My friend and co-conspirator Andrew Breunig has provided the theme for our first photo challenge: to photograph someone “directly participating in their means of production.” The account I have submitted documents mourning and celebration in Letlhakaneng, acts inexorably linked to production.
New Stand, Letlhakaneng, North West Province. South Africa.
20. April 2013.
A couple of weeks ago I was wandering around in a part of Letlhakaneng called New Stand. Most of the residents there live without electricity, in corrugated iron houses with concrete floors or industrial carpet laid over bare earth. A small crowd had gathered one such house on the edge of the bush. They had a tent set up, but there was no music: a funeral. I had intended to call on a friend at another house, but the people inside called me, offering me a chair and a plate of food. I did not know the name of the person who called me or the name of the family, but to refuse would have been rude, and so I entered.

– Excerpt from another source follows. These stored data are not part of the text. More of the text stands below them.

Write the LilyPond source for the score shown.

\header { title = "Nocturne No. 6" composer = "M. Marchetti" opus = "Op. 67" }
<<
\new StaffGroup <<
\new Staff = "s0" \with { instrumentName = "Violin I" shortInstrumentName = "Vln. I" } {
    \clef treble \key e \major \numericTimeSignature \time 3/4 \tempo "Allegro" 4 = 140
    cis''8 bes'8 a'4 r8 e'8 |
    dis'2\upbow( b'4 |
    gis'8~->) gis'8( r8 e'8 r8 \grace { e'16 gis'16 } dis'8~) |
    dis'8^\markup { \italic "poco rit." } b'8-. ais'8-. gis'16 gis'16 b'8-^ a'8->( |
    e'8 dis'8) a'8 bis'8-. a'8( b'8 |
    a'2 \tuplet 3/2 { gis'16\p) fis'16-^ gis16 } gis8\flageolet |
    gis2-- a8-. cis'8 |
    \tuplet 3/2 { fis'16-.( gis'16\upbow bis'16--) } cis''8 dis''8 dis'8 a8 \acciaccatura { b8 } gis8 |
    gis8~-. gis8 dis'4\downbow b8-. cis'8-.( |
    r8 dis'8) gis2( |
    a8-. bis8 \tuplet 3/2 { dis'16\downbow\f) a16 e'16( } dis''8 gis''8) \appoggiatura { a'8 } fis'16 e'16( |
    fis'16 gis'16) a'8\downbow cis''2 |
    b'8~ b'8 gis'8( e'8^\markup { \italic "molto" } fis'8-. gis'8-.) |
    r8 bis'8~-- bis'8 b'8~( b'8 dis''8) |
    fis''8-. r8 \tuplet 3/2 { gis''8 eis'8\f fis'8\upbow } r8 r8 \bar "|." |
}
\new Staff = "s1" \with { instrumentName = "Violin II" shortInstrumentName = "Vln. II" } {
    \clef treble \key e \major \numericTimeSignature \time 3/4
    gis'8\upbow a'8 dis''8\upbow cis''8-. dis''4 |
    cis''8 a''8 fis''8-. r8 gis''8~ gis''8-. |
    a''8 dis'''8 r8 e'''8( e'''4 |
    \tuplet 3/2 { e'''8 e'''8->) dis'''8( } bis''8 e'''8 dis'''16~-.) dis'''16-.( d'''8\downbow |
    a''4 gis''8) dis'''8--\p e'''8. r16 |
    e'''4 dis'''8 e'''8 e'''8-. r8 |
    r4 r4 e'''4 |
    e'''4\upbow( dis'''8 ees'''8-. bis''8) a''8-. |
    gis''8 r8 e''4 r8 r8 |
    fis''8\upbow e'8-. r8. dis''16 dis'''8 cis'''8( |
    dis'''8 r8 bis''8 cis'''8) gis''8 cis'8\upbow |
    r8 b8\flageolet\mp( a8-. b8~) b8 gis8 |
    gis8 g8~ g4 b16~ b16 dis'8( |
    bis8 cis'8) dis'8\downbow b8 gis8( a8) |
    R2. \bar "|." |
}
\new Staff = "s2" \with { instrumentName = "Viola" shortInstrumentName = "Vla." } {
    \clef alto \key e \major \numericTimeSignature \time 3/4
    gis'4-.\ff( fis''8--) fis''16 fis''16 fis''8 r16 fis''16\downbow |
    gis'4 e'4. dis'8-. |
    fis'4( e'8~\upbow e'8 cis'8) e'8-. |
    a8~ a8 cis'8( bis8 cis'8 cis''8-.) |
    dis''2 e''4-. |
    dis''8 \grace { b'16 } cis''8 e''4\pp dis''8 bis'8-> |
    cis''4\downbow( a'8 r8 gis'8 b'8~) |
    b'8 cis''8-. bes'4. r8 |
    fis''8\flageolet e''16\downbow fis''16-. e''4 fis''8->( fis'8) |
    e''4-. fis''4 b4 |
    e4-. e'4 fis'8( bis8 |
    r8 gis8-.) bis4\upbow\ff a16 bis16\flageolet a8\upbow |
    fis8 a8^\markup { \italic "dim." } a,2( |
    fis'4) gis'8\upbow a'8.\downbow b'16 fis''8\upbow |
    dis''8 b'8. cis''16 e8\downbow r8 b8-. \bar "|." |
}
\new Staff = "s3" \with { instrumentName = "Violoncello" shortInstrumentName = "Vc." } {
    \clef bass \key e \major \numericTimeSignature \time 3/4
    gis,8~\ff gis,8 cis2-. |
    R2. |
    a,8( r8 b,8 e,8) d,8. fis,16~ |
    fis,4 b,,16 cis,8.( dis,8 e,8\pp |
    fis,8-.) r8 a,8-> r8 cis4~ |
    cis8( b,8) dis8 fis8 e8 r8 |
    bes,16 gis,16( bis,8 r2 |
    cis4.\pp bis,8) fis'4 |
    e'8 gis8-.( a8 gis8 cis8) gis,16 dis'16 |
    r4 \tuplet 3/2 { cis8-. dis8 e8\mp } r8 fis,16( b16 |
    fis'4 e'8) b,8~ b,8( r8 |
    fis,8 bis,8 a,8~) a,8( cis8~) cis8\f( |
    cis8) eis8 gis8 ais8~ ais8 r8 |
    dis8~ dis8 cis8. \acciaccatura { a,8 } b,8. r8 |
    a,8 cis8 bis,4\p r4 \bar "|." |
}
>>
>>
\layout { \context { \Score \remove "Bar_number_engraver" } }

We had been sitting together for a while, eating and chatting quietly, when the hearse arrived. A young man – perhaps the uncle or brother of the deceased child – bore the coffin, no bigger than a briefcase. The family followed the coffin into the small two-roomed house, the young mother wailing and crying. I stood outside, a bit relieved there was no more room inside. I felt awkward to be intruding on what was obviously a small family affair.
After a few songs, the ceremony was over. People filed out of the house and milled quietly about the yard. “Thabo,” the woman who called me inside said, “We’re finished. We go home now.”
I exited the yard, feeling a little sick and as unsure about role as I did when I entered. The day had grown too late for me to call on my friend. I started for home. Along the way, I passed another gathering. They, too, called me inside. The general feeling at this gathering, however, was more lighthearted: they were preparing for a child’s birthday party the following day. One group of women kneading dough and forming it into the delightful scones that are always served at such celebrations, while another group arranged the balls of dough on a metal tray, two meters by one, to go into the oven.
The oven was a homemade affair: a rectangle of cement bricks laid out on the ground, covered with a piece of corrugated iron. The women would rake coals from the fire into the bricks, lay the tray of scones directly atop the coals, and rake more coals on the corrugated iron lid. After twenty minutes or so, the scones would be ready to come out.
I passed the next hour drinking beer and warming my hands around the fire with the madalas. The gogos scolded me for drinking beer; I laughed and told them was Stoney.* The tut-tutted and gave me more scones, right out of the fire. I left with a pocket full of those scones, warm against the chill of an autumn evening.
*Madala is a Zulu word meaning “grandfather,” but is also a term of respect for older men; likewise gogo is a Zulu word meaning “grandmother,” but is used to address any elderly woman. Stoney is a type of ginger-flavored soft drink.